What you should do:
The lines to copy from the data below are those that hold the string "program".

[Page images and extracted text]

--------------------------------

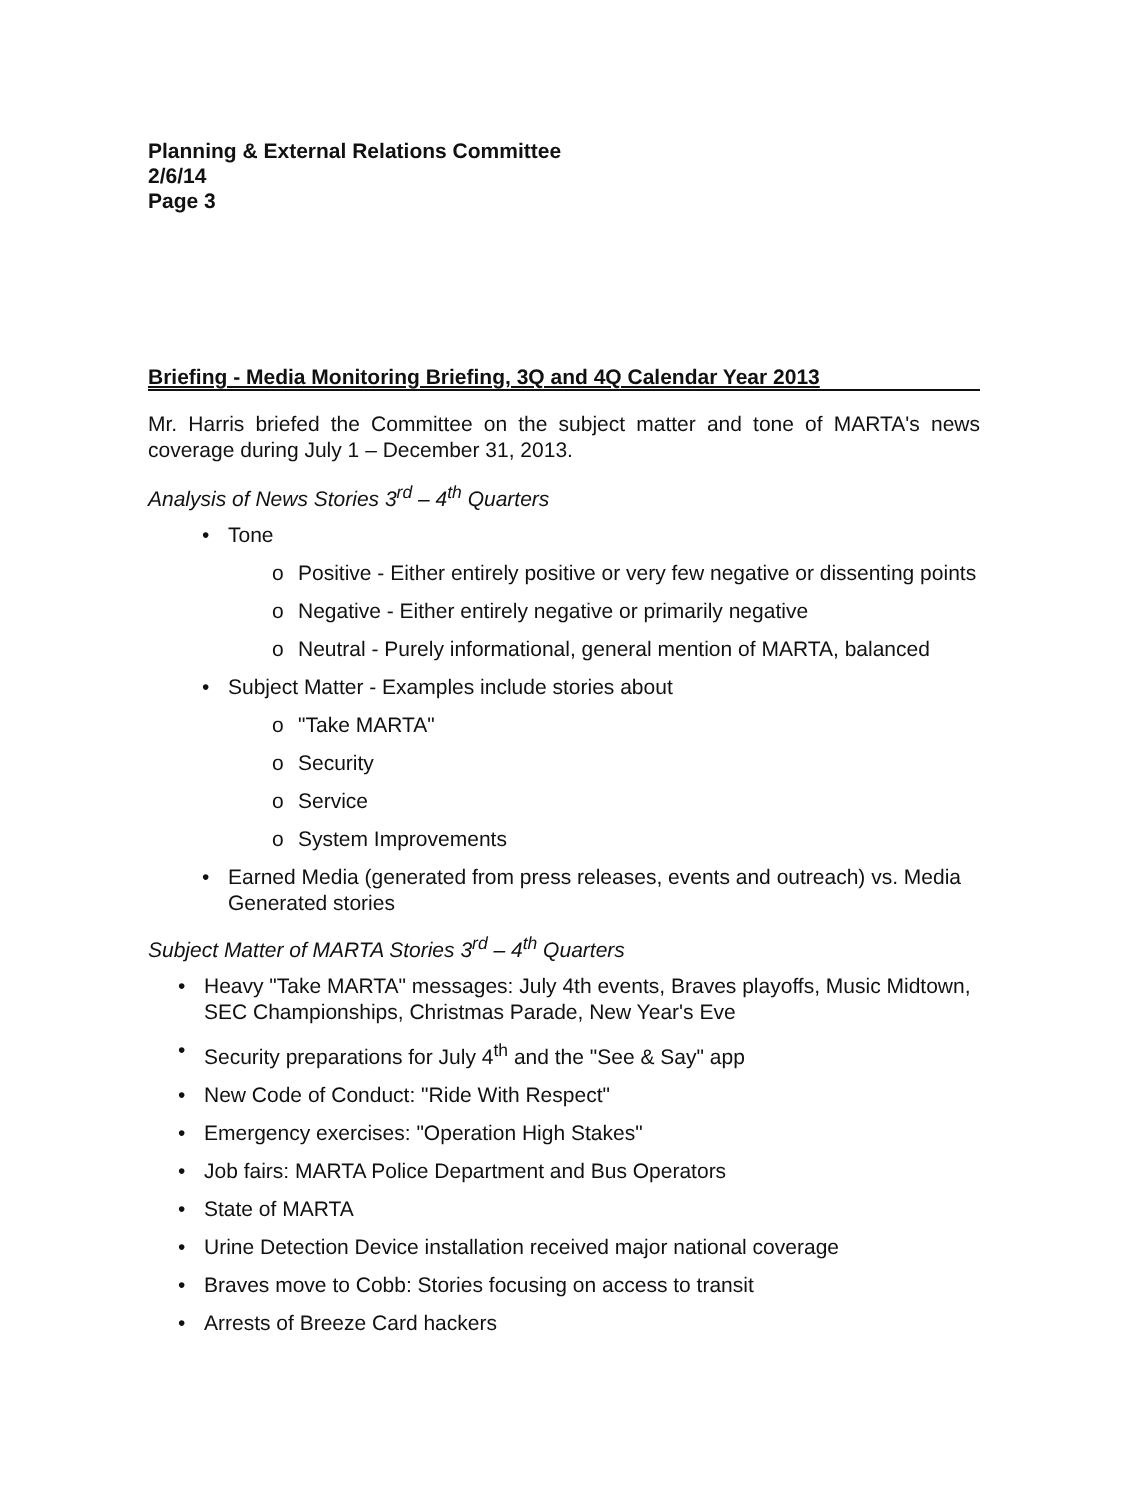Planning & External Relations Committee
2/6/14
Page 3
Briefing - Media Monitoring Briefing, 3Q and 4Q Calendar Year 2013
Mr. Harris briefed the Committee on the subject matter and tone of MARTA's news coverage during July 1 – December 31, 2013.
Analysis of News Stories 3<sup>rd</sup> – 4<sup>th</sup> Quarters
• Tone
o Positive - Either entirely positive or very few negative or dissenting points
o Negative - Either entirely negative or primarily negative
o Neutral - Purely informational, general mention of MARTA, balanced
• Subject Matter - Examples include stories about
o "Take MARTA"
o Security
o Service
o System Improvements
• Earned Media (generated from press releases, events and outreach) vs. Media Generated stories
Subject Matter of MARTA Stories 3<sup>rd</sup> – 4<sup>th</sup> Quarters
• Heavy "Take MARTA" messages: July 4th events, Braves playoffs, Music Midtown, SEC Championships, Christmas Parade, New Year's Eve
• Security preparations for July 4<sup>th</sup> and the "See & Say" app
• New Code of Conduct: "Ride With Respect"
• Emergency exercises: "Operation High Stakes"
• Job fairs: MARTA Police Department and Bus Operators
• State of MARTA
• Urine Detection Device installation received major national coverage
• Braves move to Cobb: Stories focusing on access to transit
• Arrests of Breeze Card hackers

--------------------------------

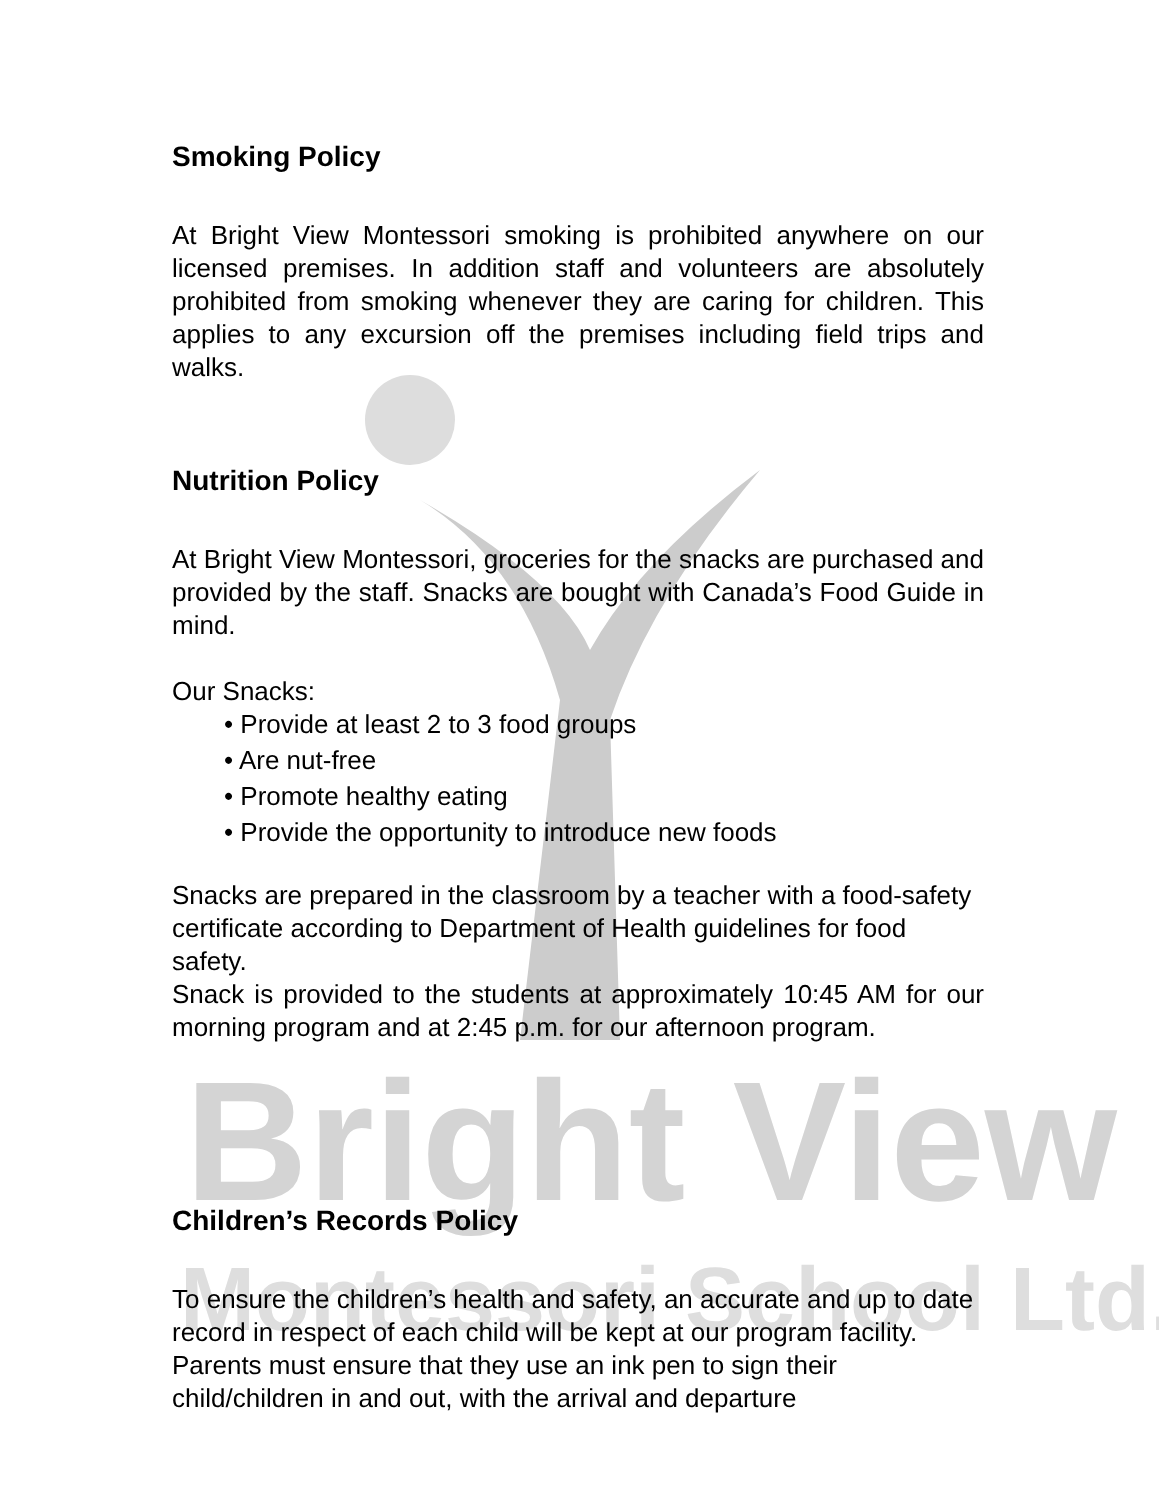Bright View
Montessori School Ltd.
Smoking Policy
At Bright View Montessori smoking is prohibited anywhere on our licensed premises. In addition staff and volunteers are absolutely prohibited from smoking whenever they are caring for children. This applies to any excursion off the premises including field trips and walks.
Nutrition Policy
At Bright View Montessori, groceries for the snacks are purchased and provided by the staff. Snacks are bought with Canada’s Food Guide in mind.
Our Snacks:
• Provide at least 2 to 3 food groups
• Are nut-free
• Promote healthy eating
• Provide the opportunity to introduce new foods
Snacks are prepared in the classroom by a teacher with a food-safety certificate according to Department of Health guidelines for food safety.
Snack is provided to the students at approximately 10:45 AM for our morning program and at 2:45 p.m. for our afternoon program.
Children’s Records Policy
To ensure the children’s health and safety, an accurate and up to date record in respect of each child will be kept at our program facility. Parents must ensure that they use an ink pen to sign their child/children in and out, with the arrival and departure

--------------------------------

Your response:
Snack is provided to the students at approximately 10:45 AM for our morning program and at 2:45 p.m. for our afternoon program.
To ensure the children’s health and safety, an accurate and up to date record in respect of each child will be kept at our program facility. Parents must ensure that they use an ink pen to sign their child/children in and out, with the arrival and departure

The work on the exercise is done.